■ **TASK TO CARRY OUT**: Here is a block of records. Copy every line in it that includes "Bara".

■ **EXTRACTED INFORMATION**:

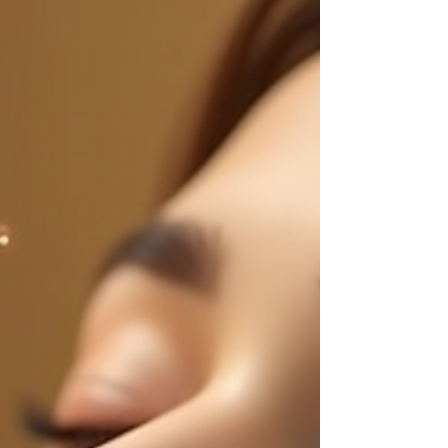
的肌肤健康。如果您正在寻找一种既安全有
效，又无需漫长恢复期的面部护理方案，那么
OxiGeno 氧气焕肤护理无疑是您的最佳选
择。作为蒙特利尔领先的美容诊所，Bio Stria
专业团队将在本文中为您深度解析 OxiGeno
面部护理的原理、优势、疗程过程，以及它能
为蒙特利尔各类肤质带来的显著改变。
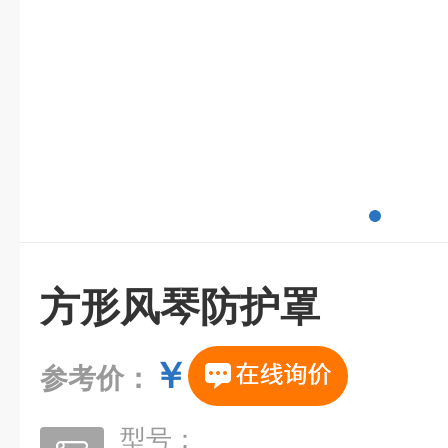
方形风琴防护罩
￥
参考价：
型号：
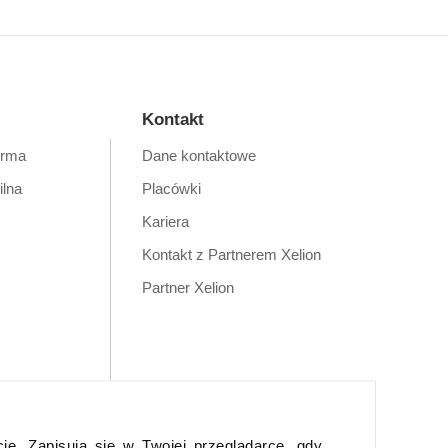
Kontakt
orma
Dane kontaktowe
ilna
Placówki
Kariera
Kontakt z Partnerem Xelion
Partner Xelion
cje. Zapisują się w Twojej przeglądarce, gdy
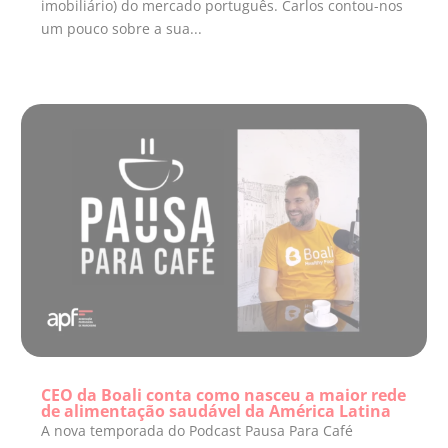
imobiliário) do mercado português. Carlos contou-nos
um pouco sobre a sua...
CEO da Boali conta como nasceu a maior rede
de alimentação saudável da América Latina
A nova temporada do Podcast Pausa Para Café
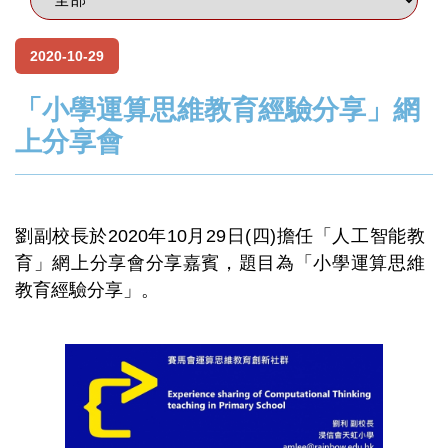
2020-10-29
「小學運算思維教育經驗分享」網
上分享會
劉副校長於2020年10月29日(四)擔任「人工智能教
育」網上分享會分享嘉賓，題目為「小學運算思維
教育經驗分享」。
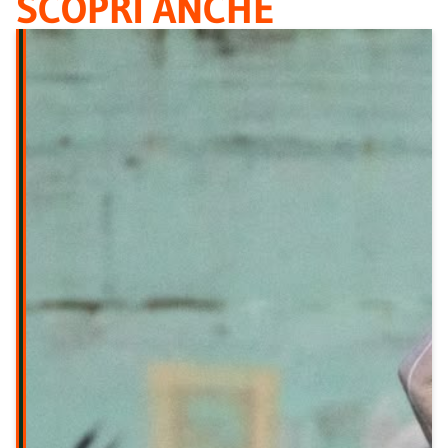
SCOPRI ANCHE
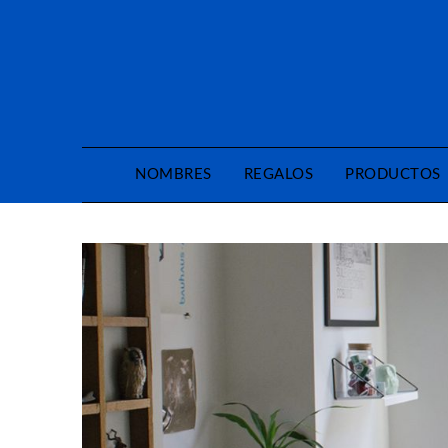
Saltar
al
contenido
NOMBRES
REGALOS
PRODUCTOS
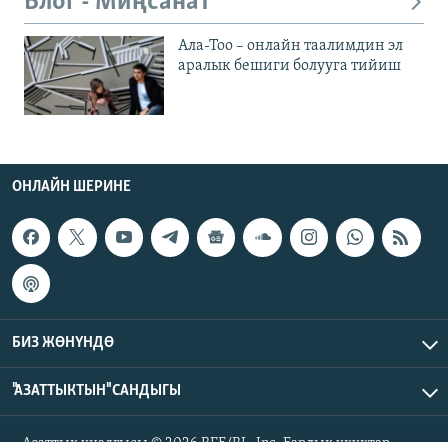
Блог - Миңсанат
Ала-Тоо – онлайн таалимдин эл
аралык бешиги болууга тийиш
ОНЛАЙН ШЕРИНЕ
БИЗ ЖӨНҮНДӨ
"АЗАТТЫКТЫН" САНДЫГЫ
Азаттык үналгысы © 2026 RFE/RL, Inc. Бардык укуктар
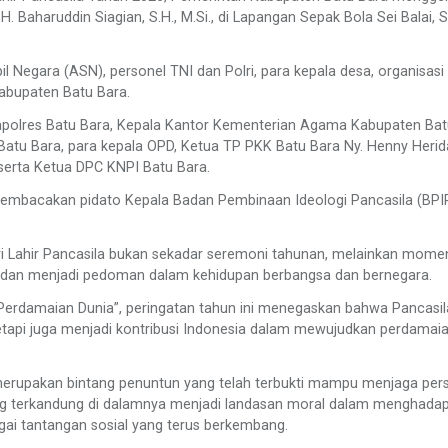
. Baharuddin Siagian, S.H., M.Si., di Lapangan Sepak Bola Sei Balai, 
il Negara (ASN), personel TNI dan Polri, para kepala desa, organisasi
Kabupaten Batu Bara.
., Kapolres Batu Bara, Kepala Kantor Kementerian Agama Kabupaten Ba
 Batu Bara, para kepala OPD, Ketua TP PKK Batu Bara Ny. Henny Heri
, serta Ketua DPC KNPI Batu Bara.
membacakan pidato Kepala Badan Pembinaan Ideologi Pancasila (BPI
ri Lahir Pancasila bukan sekadar seremoni tahunan, melainkan mom
idup dan menjadi pedoman dalam kehidupan berbangsa dan bernegara.
erdamaian Dunia”, peringatan tahun ini menegaskan bahwa Pancasila
tapi juga menjadi kontribusi Indonesia dalam mewujudkan perdamai
merupakan bintang penuntun yang telah terbukti mampu menjaga per
 yang terkandung di dalamnya menjadi landasan moral dalam menghadap
gai tantangan sosial yang terus berkembang.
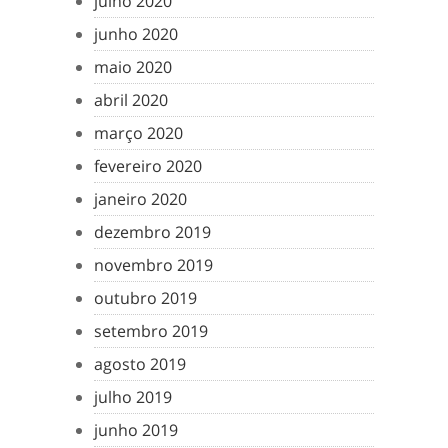
julho 2020
junho 2020
maio 2020
abril 2020
março 2020
fevereiro 2020
janeiro 2020
dezembro 2019
novembro 2019
outubro 2019
setembro 2019
agosto 2019
julho 2019
junho 2019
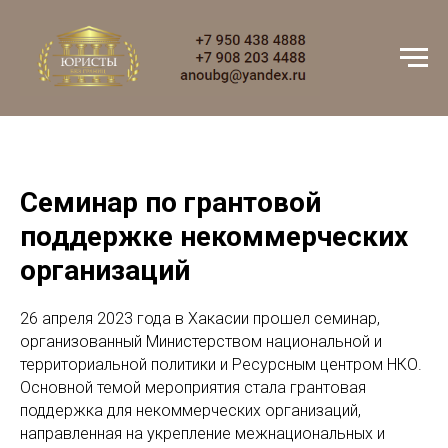
Семинар по грантовой
поддержке некоммерческих
организаций
26 апреля 2023 года в Хакасии прошел семинар,
организованный Министерством национальной и
территориальной политики и Ресурсным центром НКО.
Основной темой мероприятия стала грантовая
поддержка для некоммерческих организаций,
направленная на укрепление межнациональных и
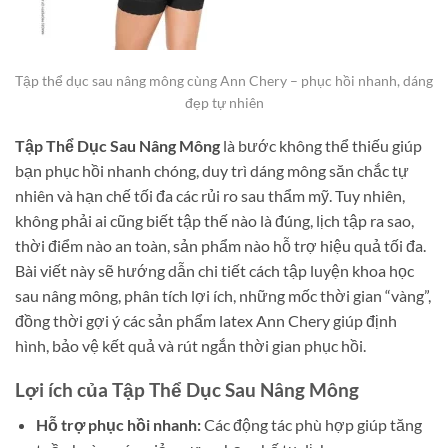
Tập thể dục sau nâng mông cùng Ann Chery – phục hồi nhanh, dáng
đẹp tự nhiên
Tập Thể Dục Sau Nâng Mông
là bước không thể thiếu giúp
bạn phục hồi nhanh chóng, duy trì dáng mông săn chắc tự
nhiên và hạn chế tối đa các rủi ro sau thẩm mỹ. Tuy nhiên,
không phải ai cũng biết tập thế nào là đúng, lịch tập ra sao,
thời điểm nào an toàn, sản phẩm nào hỗ trợ hiệu quả tối đa.
Bài viết này sẽ hướng dẫn chi tiết cách tập luyện khoa học
sau nâng mông, phân tích lợi ích, những mốc thời gian “vàng”,
đồng thời gợi ý các sản phẩm latex Ann Chery giúp định
hình, bảo vệ kết quả và rút ngắn thời gian phục hồi.
Lợi ích của Tập Thể Dục Sau Nâng Mông
Hỗ trợ phục hồi nhanh:
Các động tác phù hợp giúp tăng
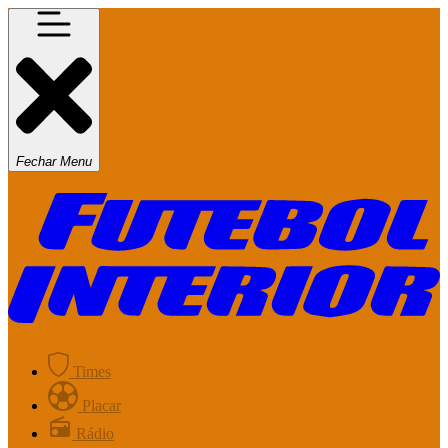
Fechar Menu
Times
Placar
Rádio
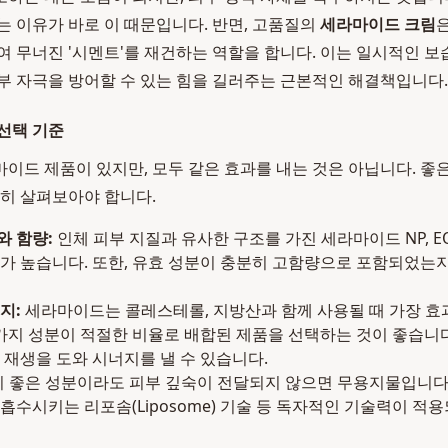
는 이유가 바로 이 때문입니다. 반면, 고품질의
세라마이드 크림
여 무너진 '시멘트'를 재건하는 역할을 합니다. 이는 일시적인 보
부 자극을 방어할 수 있는 힘을 길러주는 근본적인 해결책입니다.
선택 기준
이드 제품이 있지만, 모두 같은 효과를 내는 것은 아닙니다. 좋
꼼히 살펴보아야 합니다.
 함량:
인체 피부 지질과 유사한 구조를 가진 세라마이드 NP, EOP
가 높습니다. 또한, 유효 성분이 충분히 고함량으로 포함되었는
지:
세라마이드는 콜레스테롤, 지방산과 함께 사용될 때 가장 효
 가지 성분이 적절한 비율로 배합된 제품을 선택하는 것이 좋습니다
 재생을 도와 시너지를 낼 수 있습니다.
 좋은 성분이라도 피부 깊숙이 전달되지 않으면 무용지물입니다
흡수시키는 리포솜(Liposome) 기술 등 독자적인 기술력이 적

■ **EXPECTED ANSWER**:
Kabupaten Batu Bara.
., Kapolres Batu Bara, Kepala Kantor Kementerian Agama Kabupaten Ba
 Batu Bara, para kepala OPD, Ketua TP PKK Batu Bara Ny. Henny Heri
, serta Ketua DPC KNPI Batu Bara.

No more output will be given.